I will start by congratulating Jeremy Balfour on giving us the opportunity collectively and individually to revisit, in my case, the many decades that have passed since I was a boy scout.

A 100th anniversary is very significant. Let me like others wish them a very happy anniversary on 16 December, a very happy birthday.

The purpose of the cub scouts is to support young people in their personal development and empower them to contribute to their community. You may find this difficult to believe, but I was a shy, introverted young man when I joined the cubs—absolutely true, just believe me. The cub scouts were a very important part of my personal and social development.

I learned lots of useful skills: how to make a tinker’s oven, so that you could cook a rabbit by coating it in clay, digging a hole, sticking it in the hole, putting a fire on top of it and coming back an hour later and deliciously eating said rabbit. This was prefaced by how to cook a potato by throwing it on a fire and then peeling the burnt bits off afterwards, a start to a culinary expedition that I have continued throughout my life with no success whatsoever, as my wife would tell me.

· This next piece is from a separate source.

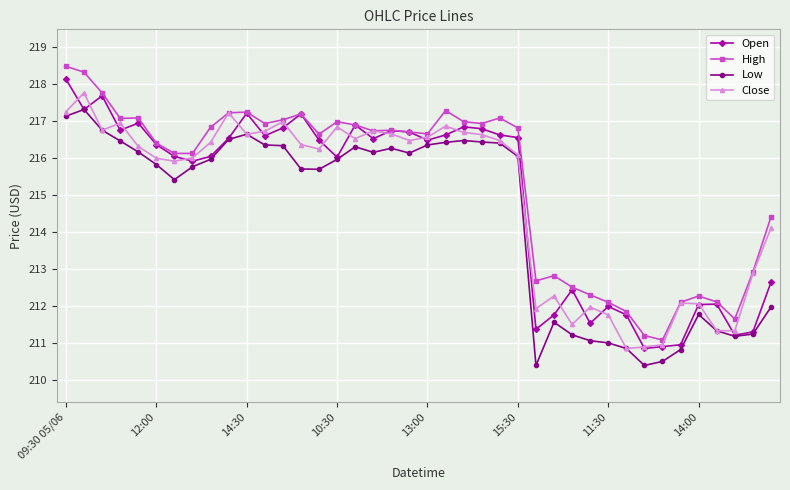

True or false: Low and High cross at least once.

False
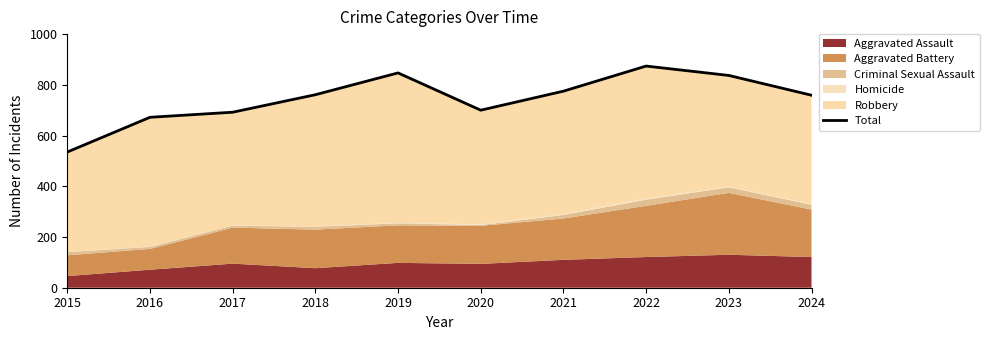

What is the greatest value displayed?

874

I have the scars, physical but fortunately not mental, on my body, like so many other cub scouts. They are not, as in Jeremy Balfour’s case, on my knee but on the end of my tongue. I had been tied up and I was hopping across the floor. Someone pulled the rope around my legs while I was in mid-air, causing me to pole-axe and, when my chin hit the floor, my tongue was impaled on my front teeth. The scar is still there; you can come and see it if you wish.

Baden-Powell, who brought the idea of scouting from South Africa and his experiences there, has inspired generations of cubs, scouts, guides and so on.

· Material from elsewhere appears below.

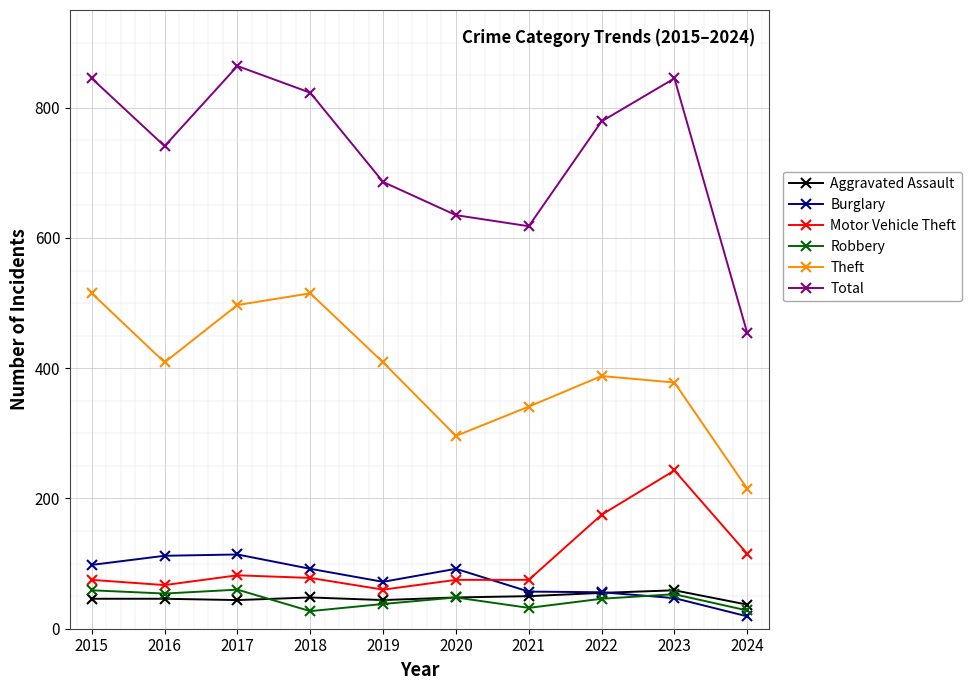

True or false: Total has more than 1 points higher than both neighbors.

True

Corey Tocher, a cub scout leader in Peterhead, exemplifies the spirit of the movement. Just a few months ago, Corey travelled down to London to donate stem cells for the Anthony Nolan trust. He has made a donation that might save somebody’s life. His values and the values of the scout movement are part of him and of all who are in his cub pack. Those values translate into a way of life. The promise, which was originally Christian, now encompasses people of all faiths and those of none. The scout movement now allows girls to join the scouts.

The scout law states:

“A Scout belongs to the worldwide family of Scouts.”

It continues:

“A Scout has self-respect and respect for others.”

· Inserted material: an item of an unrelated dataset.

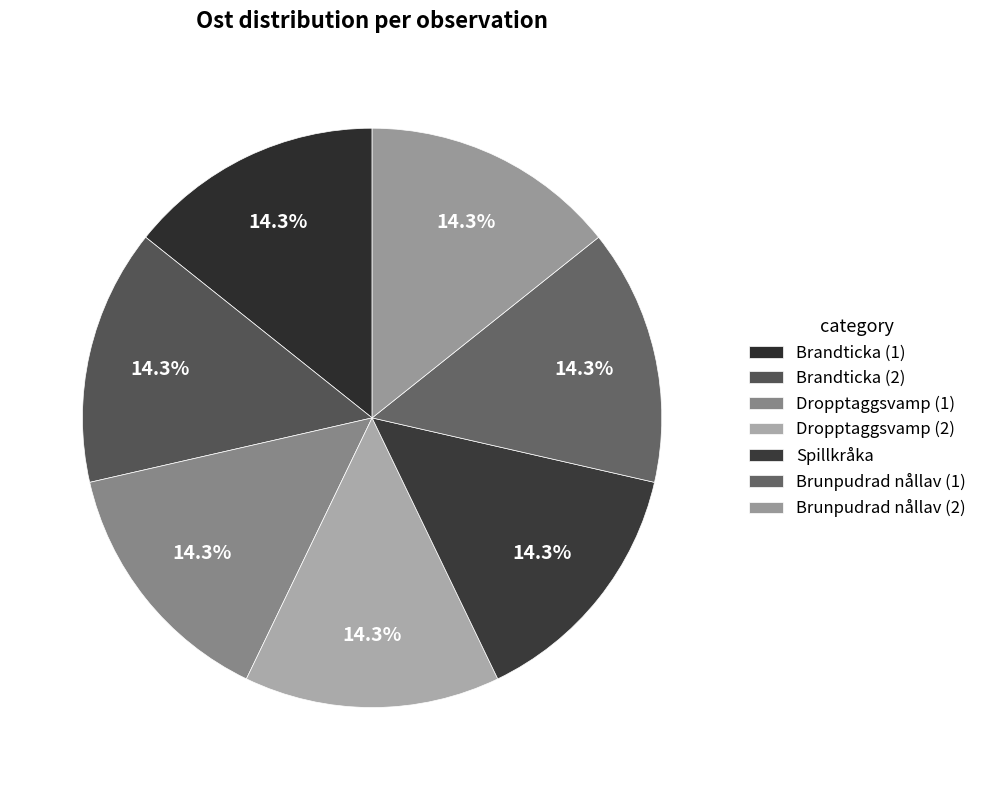

How many slices are in this pie chart?

7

In my time, I used to correspond internationally and swap badges, and I ended up with a blanket that was covered in scout badges of one sort or another. That was part of becoming aware of the world and of becoming aware of my potential and the potential of other people.

It is terrific to be able to step back to that period in the 1950s when I was a cub, and it is terrific to see that the organisation continues to grow and thrive to this day. I wish it all the best for the next 100 years.